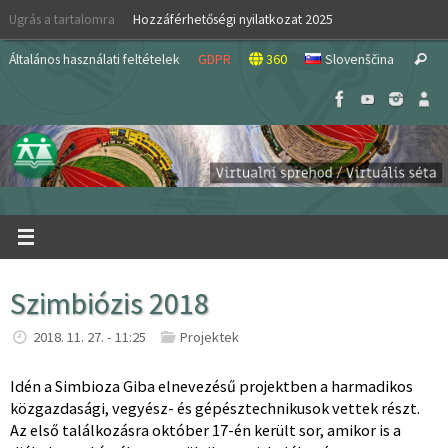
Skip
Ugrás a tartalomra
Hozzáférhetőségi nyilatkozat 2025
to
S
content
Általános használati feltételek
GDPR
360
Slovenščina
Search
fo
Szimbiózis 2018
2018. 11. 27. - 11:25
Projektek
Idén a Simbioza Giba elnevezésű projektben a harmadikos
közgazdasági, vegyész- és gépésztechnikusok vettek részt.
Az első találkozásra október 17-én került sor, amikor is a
|---|
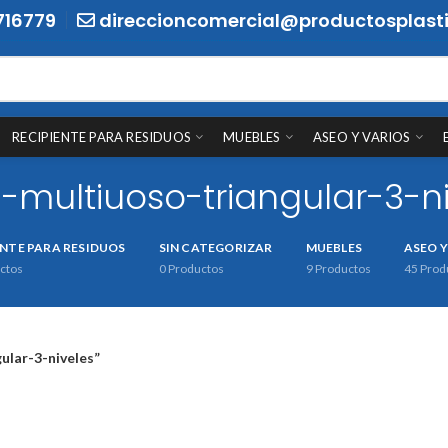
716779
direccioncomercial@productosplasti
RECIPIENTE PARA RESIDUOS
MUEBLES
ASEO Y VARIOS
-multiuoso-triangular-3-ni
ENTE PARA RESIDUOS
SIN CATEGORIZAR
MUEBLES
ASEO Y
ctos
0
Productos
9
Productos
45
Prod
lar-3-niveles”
|---|
Reproduce exactly the lines of the records above from the one with "Slovenščina" to the one with "Az első találkozásra", both included, and leave out everything else.

## RESPONSE TO THE TASK
Slovenščina
Search
fo
Szimbiózis 2018
2018. 11. 27. - 11:25
Projektek
Idén a Simbioza Giba elnevezésű projektben a harmadikos
közgazdasági, vegyész- és gépésztechnikusok vettek részt.
Az első találkozásra október 17-én került sor, amikor is a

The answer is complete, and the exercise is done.